Assignment — Make an exact copy of the entries, and keep any pictures out of it.

Given information —
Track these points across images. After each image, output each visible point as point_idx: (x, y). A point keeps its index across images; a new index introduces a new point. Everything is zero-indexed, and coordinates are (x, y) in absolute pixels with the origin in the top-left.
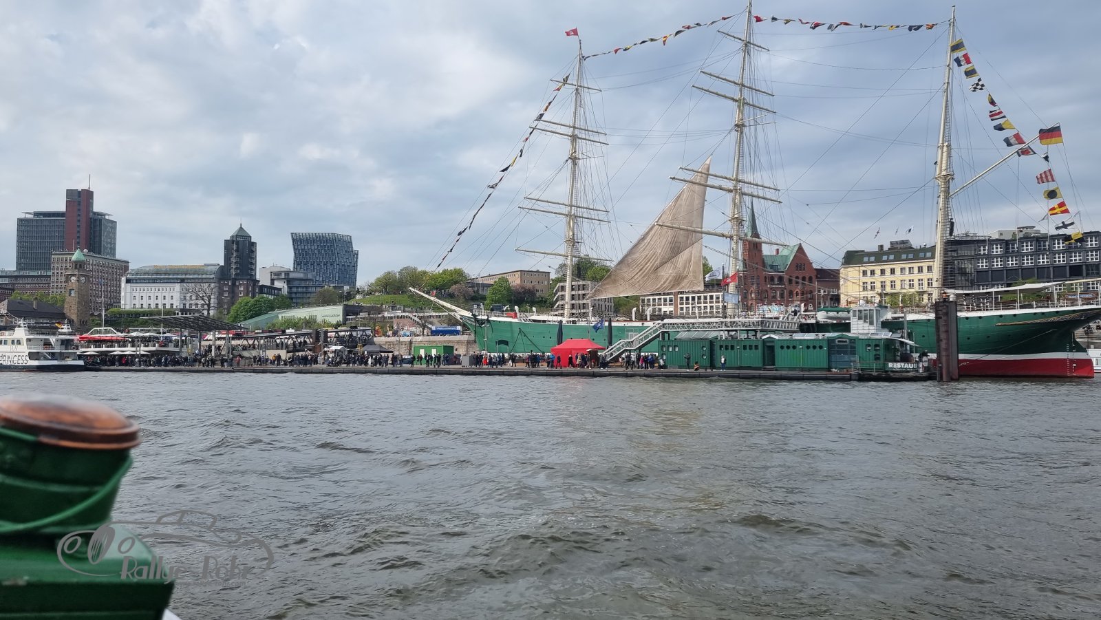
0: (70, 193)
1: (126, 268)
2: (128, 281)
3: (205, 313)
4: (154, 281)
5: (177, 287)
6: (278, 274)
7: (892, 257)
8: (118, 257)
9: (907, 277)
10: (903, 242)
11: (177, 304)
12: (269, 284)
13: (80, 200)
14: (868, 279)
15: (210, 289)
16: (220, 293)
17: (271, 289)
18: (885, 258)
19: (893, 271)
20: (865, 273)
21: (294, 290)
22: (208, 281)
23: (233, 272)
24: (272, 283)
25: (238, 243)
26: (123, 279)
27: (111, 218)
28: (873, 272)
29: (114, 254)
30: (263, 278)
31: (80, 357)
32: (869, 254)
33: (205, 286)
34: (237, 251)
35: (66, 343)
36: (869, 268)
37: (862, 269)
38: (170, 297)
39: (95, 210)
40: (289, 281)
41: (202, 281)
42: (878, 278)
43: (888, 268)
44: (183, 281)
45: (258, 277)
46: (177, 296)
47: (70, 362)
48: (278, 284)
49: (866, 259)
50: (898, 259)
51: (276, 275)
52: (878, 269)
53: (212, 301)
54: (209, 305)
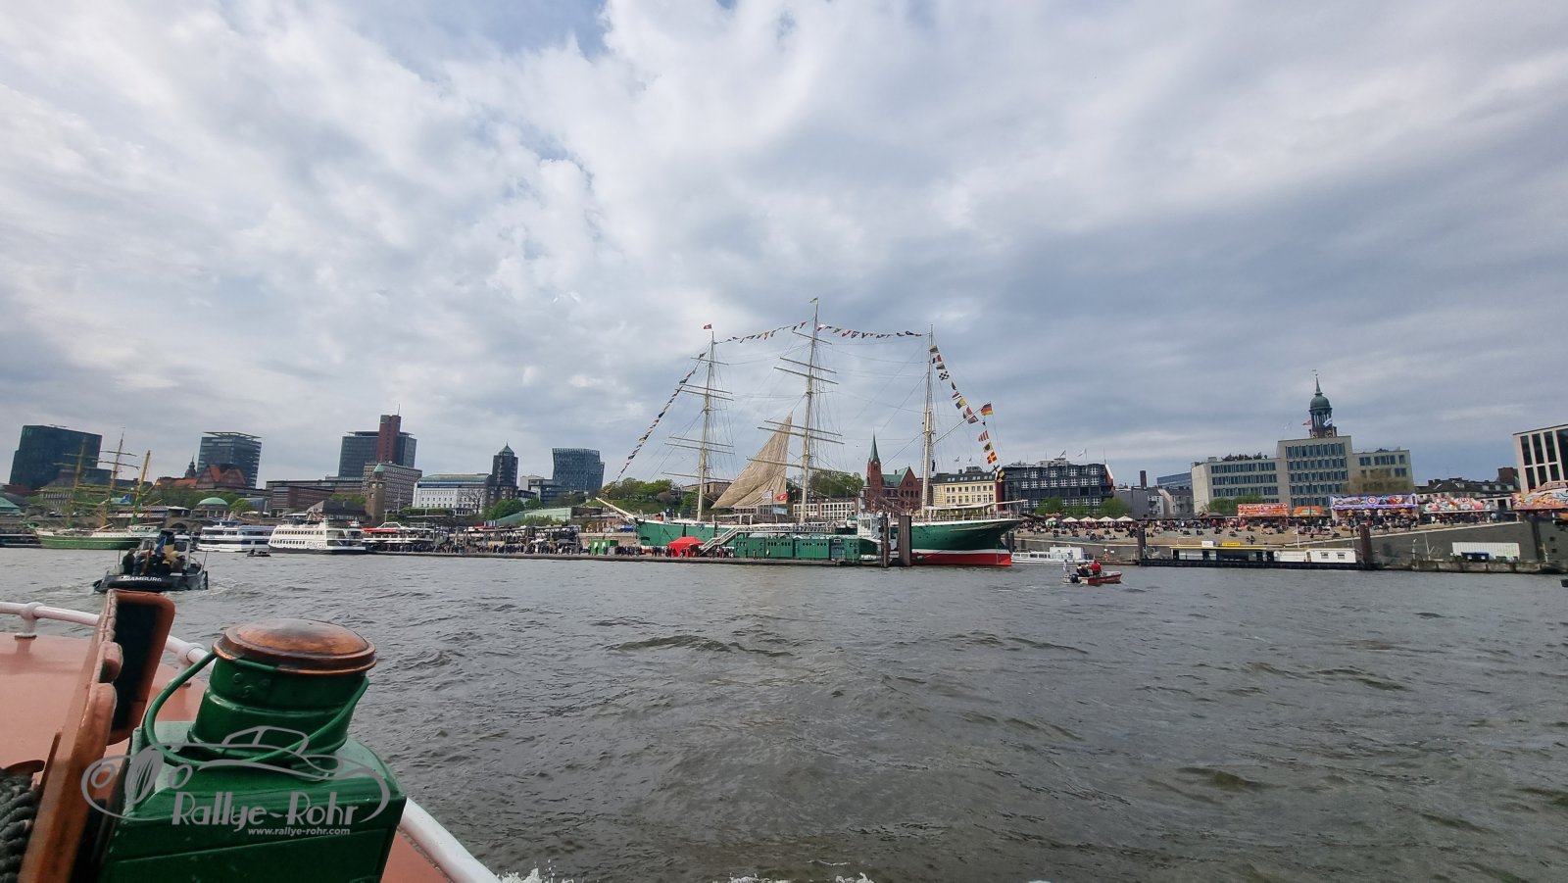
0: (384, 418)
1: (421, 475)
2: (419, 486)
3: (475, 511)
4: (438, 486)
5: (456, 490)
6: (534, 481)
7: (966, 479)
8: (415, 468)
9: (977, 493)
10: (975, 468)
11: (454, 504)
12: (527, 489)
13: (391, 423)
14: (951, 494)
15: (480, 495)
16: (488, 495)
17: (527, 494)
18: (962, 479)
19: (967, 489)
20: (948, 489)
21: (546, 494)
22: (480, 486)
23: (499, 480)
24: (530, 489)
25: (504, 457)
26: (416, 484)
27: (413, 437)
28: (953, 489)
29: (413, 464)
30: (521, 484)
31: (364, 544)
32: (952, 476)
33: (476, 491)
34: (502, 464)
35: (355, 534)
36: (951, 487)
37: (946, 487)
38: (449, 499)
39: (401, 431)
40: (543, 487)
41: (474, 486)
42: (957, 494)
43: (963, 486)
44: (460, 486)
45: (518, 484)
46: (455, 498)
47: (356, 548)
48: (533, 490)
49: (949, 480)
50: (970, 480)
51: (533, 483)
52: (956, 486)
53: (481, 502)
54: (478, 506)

Output —
Track these points across images. After each image, output each visible point as point_idx: (x, y). A point keeps its index across images; a new index introduces a new point. Everything is zero-indexed, and coordinates are (x, y) in absolute pixels with the origin in the top-left.
0: (70, 193)
1: (126, 268)
2: (128, 281)
3: (205, 313)
4: (154, 281)
5: (177, 287)
6: (278, 274)
7: (892, 257)
8: (118, 257)
9: (907, 277)
10: (903, 242)
11: (177, 304)
12: (269, 284)
13: (80, 200)
14: (868, 279)
15: (210, 289)
16: (220, 293)
17: (271, 289)
18: (885, 258)
19: (893, 271)
20: (865, 273)
21: (294, 290)
22: (208, 281)
23: (233, 272)
24: (272, 283)
25: (238, 243)
26: (123, 279)
27: (111, 218)
28: (873, 272)
29: (114, 254)
30: (263, 278)
31: (80, 357)
32: (869, 254)
33: (205, 286)
34: (237, 251)
35: (66, 343)
36: (869, 268)
37: (862, 269)
38: (170, 297)
39: (95, 210)
40: (289, 281)
41: (202, 281)
42: (878, 278)
43: (888, 268)
44: (183, 281)
45: (258, 277)
46: (177, 296)
47: (70, 362)
48: (278, 284)
49: (866, 259)
50: (898, 259)
51: (276, 275)
52: (878, 269)
53: (212, 301)
54: (209, 305)
0: (384, 418)
1: (421, 475)
2: (419, 486)
3: (475, 511)
4: (438, 486)
5: (456, 490)
6: (534, 481)
7: (966, 479)
8: (415, 468)
9: (977, 493)
10: (975, 468)
11: (454, 504)
12: (527, 489)
13: (391, 423)
14: (951, 494)
15: (480, 495)
16: (488, 495)
17: (527, 494)
18: (962, 479)
19: (967, 489)
20: (948, 489)
21: (546, 494)
22: (480, 486)
23: (499, 480)
24: (530, 489)
25: (504, 457)
26: (416, 484)
27: (413, 437)
28: (953, 489)
29: (413, 464)
30: (521, 484)
31: (364, 544)
32: (952, 476)
33: (476, 491)
34: (502, 464)
35: (355, 534)
36: (951, 487)
37: (946, 487)
38: (449, 499)
39: (401, 431)
40: (543, 487)
41: (474, 486)
42: (957, 494)
43: (963, 486)
44: (460, 486)
45: (518, 484)
46: (455, 498)
47: (356, 548)
48: (533, 490)
49: (949, 480)
50: (970, 480)
51: (533, 483)
52: (956, 486)
53: (481, 502)
54: (478, 506)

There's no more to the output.